## How to complete this task
Repeat every entry word for word, but leave the images out of your copy.

Structured page parsing data:
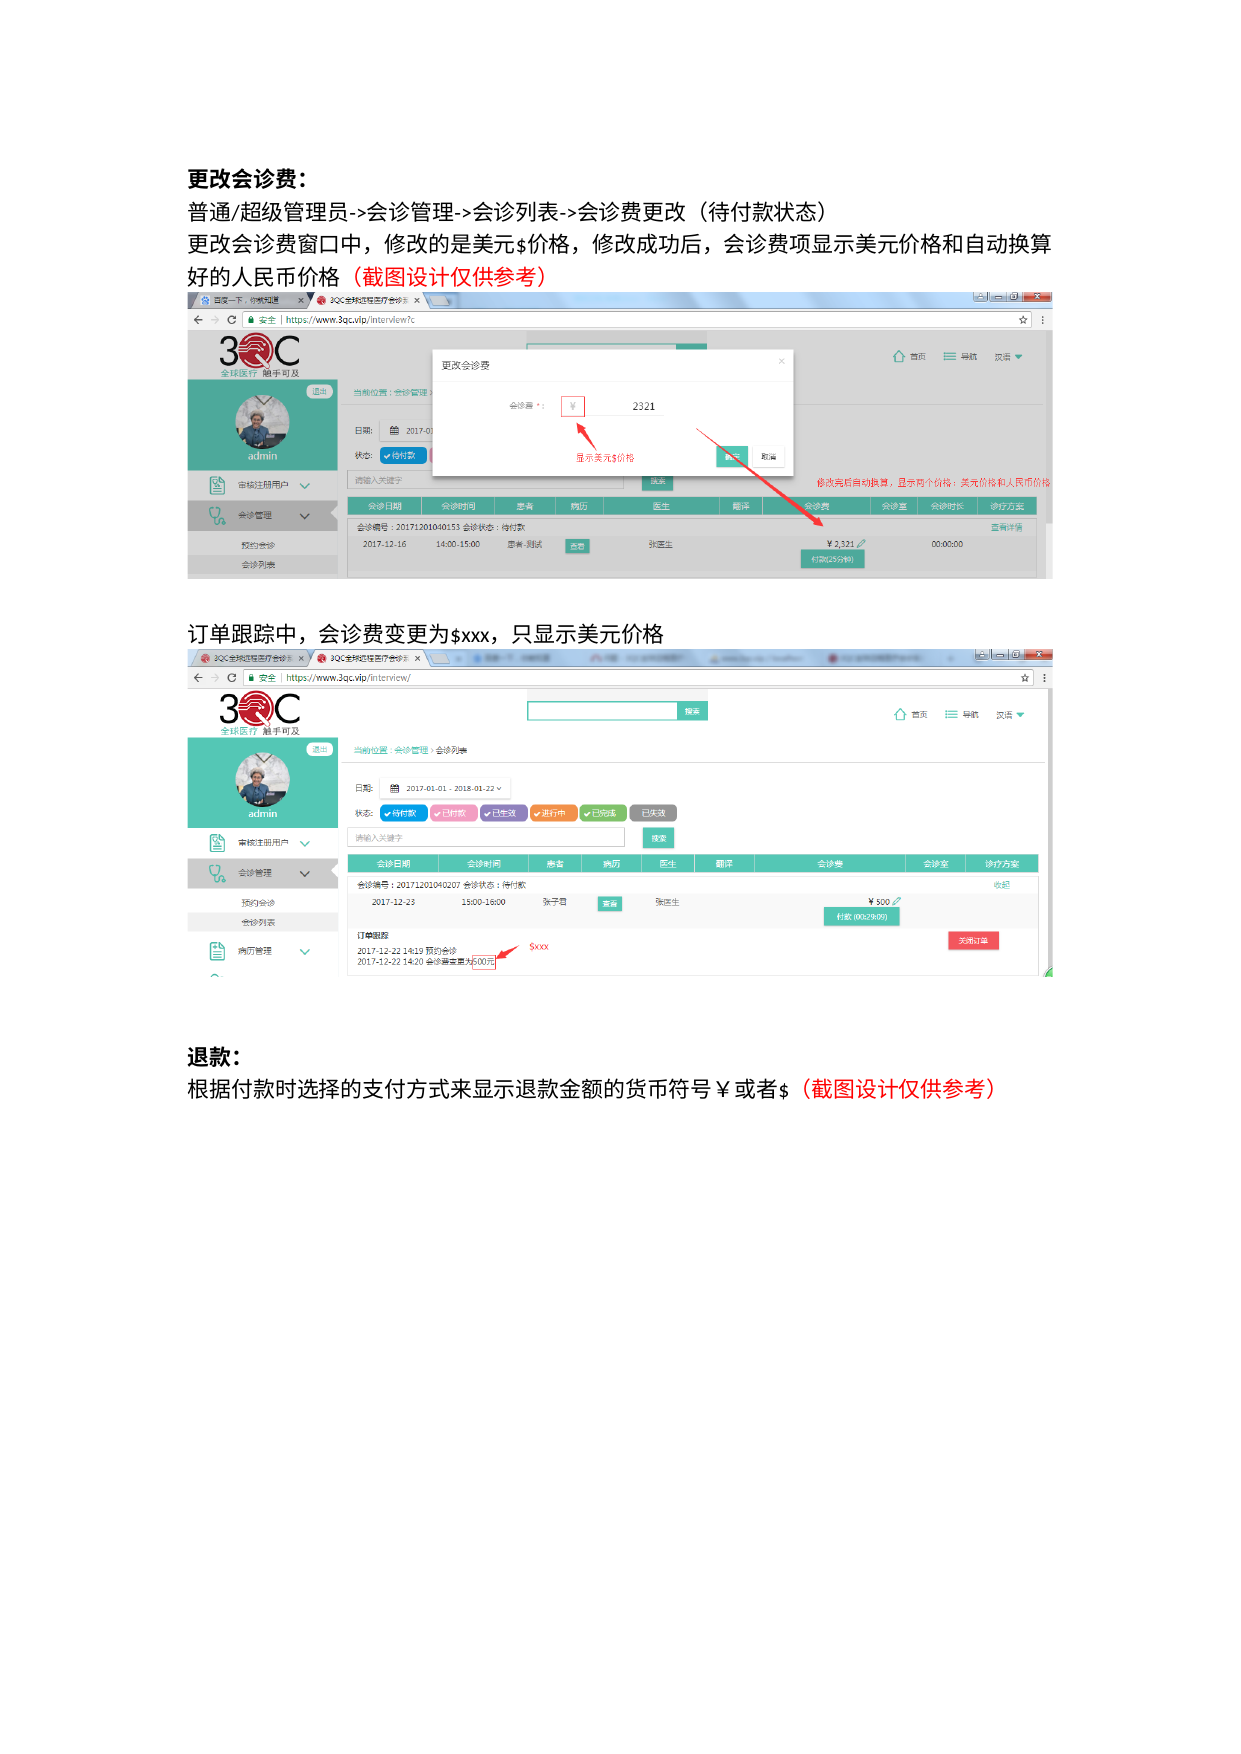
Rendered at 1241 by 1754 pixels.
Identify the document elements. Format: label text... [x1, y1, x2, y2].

picture [187, 292, 1053, 579]
text 订单跟踪中，会诊费变更为$xxx，只显示美元价格 [187, 617, 1053, 649]
text 更改会诊费窗口中，修改的是美元$价格，修改成功后，会诊费项显示美元价格和自动换算好的人民币价格（截图设计仅供参考） [187, 227, 1053, 292]
text 根据付款时选择的支付方式来显示退款金额的货币符号￥或者$（截图设计仅供参考） [187, 1072, 1053, 1104]
text 更改会诊费： [187, 162, 1053, 194]
text 退款： [187, 1039, 1053, 1072]
text 普通/超级管理员->会诊管理->会诊列表->会诊费更改（待付款状态） [187, 194, 1053, 227]
picture [187, 649, 1053, 977]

## Answer to this problem
Rendered at 1241 by 1754 pixels.
Identify the document elements. Format: label text... [x1, y1, x2, y2].

picture [187, 292, 1053, 579]
text 订单跟踪中，会诊费变更为$xxx，只显示美元价格 [187, 617, 1053, 649]
text 更改会诊费窗口中，修改的是美元$价格，修改成功后，会诊费项显示美元价格和自动换算好的人民币价格（截图设计仅供参考） [187, 227, 1053, 292]
text 根据付款时选择的支付方式来显示退款金额的货币符号￥或者$（截图设计仅供参考） [187, 1072, 1053, 1104]
text 更改会诊费： [187, 162, 1053, 194]
text 退款： [187, 1039, 1053, 1072]
text 普通/超级管理员->会诊管理->会诊列表->会诊费更改（待付款状态） [187, 194, 1053, 227]
picture [187, 649, 1053, 977]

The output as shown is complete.